In evaluating the risks to humans of exposure to chemicals, the results of studies in rodents are sometimes used as a basis for extrapolation. It is therefore important to elucidate differences in metabolism among species. Differences in cytochrome P450-catalysed oxidation of benzene, toluene and trichloroethylene (TRI) between male Wistar rats and male B6C3F1 mice were investigated by immunoblot and immunoinhibition assays using monoclonal antibodies (MAbs) to cytochrome P450 (CYP1A1/2, CYP2B1/2, CYP2E1 and CYP2C11/6).

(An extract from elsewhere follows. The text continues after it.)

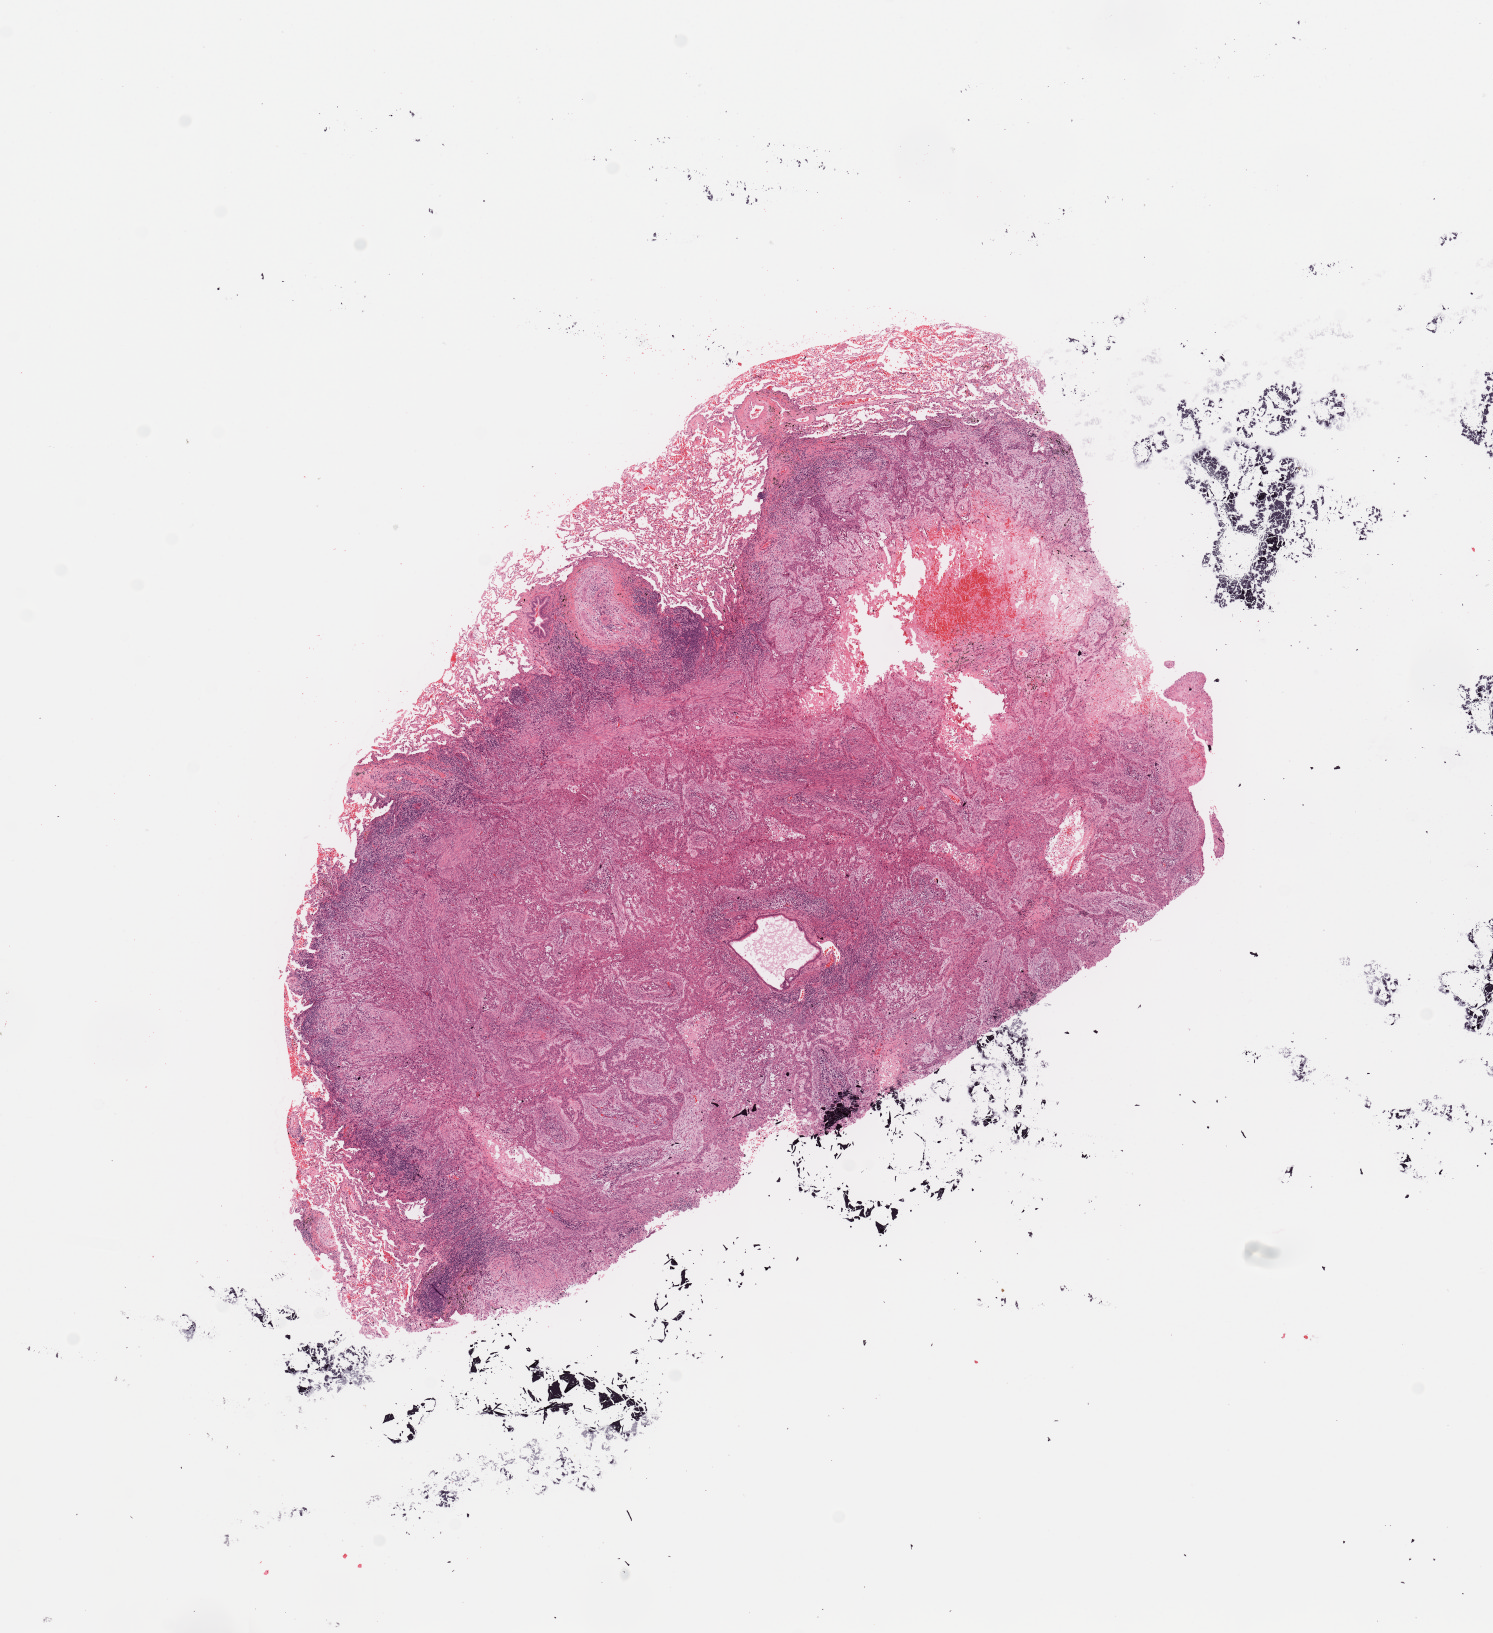
Digitized H&E-stained tissue section (whole slide) — a low-resolution overview of the entire scanned area, about 11.8 x 12.9 mm (from a 20x scan); tumour tissue sample, sampled site: lung. 69-year-old female patient. Histologic grade: G3 (poorly differentiated). Pathologist review of this section (percent, as recorded): tumour nuclei 70%, necrosis 5%.
AJCC pathologic stage: IA. Primary tumour site (as recorded): right lower lobe. Diagnosis: Squamous cell carcinoma, NOS.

Immunoblot analysis showed that anti-CYP2B1/2 did not detect any protein in either untreated rat or mouse liver microsomes, whereas with anti-CYP2E1 and/or anti-CYP1A1/2 a clear-cut band was seen more in liver microsomes from mice than from rats. Mouse liver microsomes had a greater monooxidation activity for benzene and TRI than rat liver microsomes; mice also had a higher rate of aromatic hydroxylation of toluene at low substrate concentration, but a low rate of side-chain oxidation when a high concentration of toluene was used. The metabolism of benzene was saturated in mice at around 0.23 mM, but the metabolism of the other two solvents was not saturated in either rats or mice at the low concentrations used. Anti-CYP2E1 inhibited the metabolism of benzene, toluene and TRI in microsomes from mice to a greater extent than in rats, while anti-CYP2C11/6 inhibited their metabolism in rats to a greater extent than in mice; anti-CYP1A1/2 inhibited the metabolism of TRI only in microsomes from mice. These results indicate that (i) male B6C3F1 mice have more CYP2E1 and 1A1/2 than male Wistar rats, whereas rats have more CYP2C11/6 than mice; (ii) rats and mice express CYP2B1/2 but they are not immunochemically detectable; (iii) CYP2E1 and 2C11/6 in both species are responsible for the metabolism of benzene, toluene and TRI, whereas CYP1A1/2 in mice catalyses the oxidation of TRI. The differences in the metabolism of benzene, toluene and TRI in rats and in mice may therefore depend, at least in part, on differences in the distribution of P450 isozymes between the two species.